Rep. Madinah Wilson-Anton (D-Newark) and Republican Rep. Michael Smith called experts to testify on both sides of the issue.
Wilson-Anton said she’s seen memos dating back years warning that the stockholder agreements were unenforceable.
Her expert, Charles Elson, founding director emeritus of the Weinberg Center for Corporate Governance at the University of Delaware, said one of the concerns with these stockholder agreements is a lack of transparency.
“If you buy into a company, and there’s already a side agreement that effectively lays out how the company is going to be managed and function and you’re unaware of it,” he said. “And the problem of these things remaining no secret, if you will, is the danger of a minority buying in and discovering that the cards have already been stacked, so to speak.”

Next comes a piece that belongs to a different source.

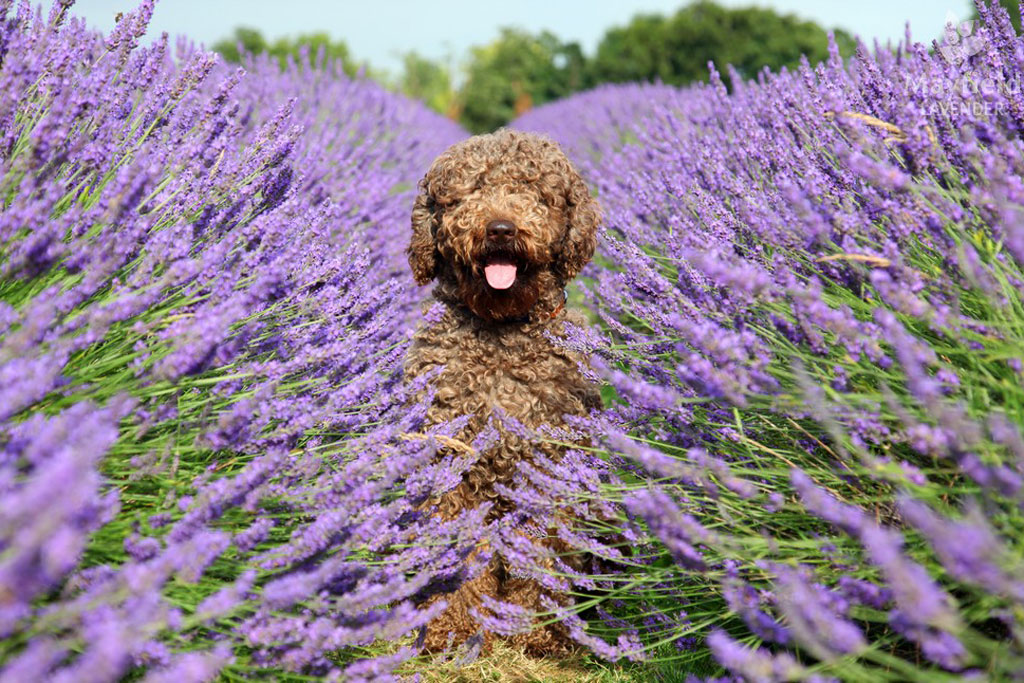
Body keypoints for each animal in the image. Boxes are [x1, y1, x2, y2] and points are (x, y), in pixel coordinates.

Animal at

Former Chancellor William Chandler defended the Corporation Law Council on the writing of the bill. DSBA and the bill sponsors have disputed the view that the revisions are a sweeping overhaul of current law.
“I believe in placing my trust in that organization because they have never, ever failed,” he said. “I trust the Corporate Law Council in doing the right thing.”
Chandler said, “The corporate market isn’t ‘feeling good’ about Delaware,” and questioned McCormick and Laster’s objectivity on cases related to the bill’s amendments to state law.
“As Chancellor, I will tell you I was taught judges need to stay in their own lane,” he said. “Judges need to be judging cases in the courtroom, applying the law that you give them. Judges don’t need to intrude upon the process of making law.”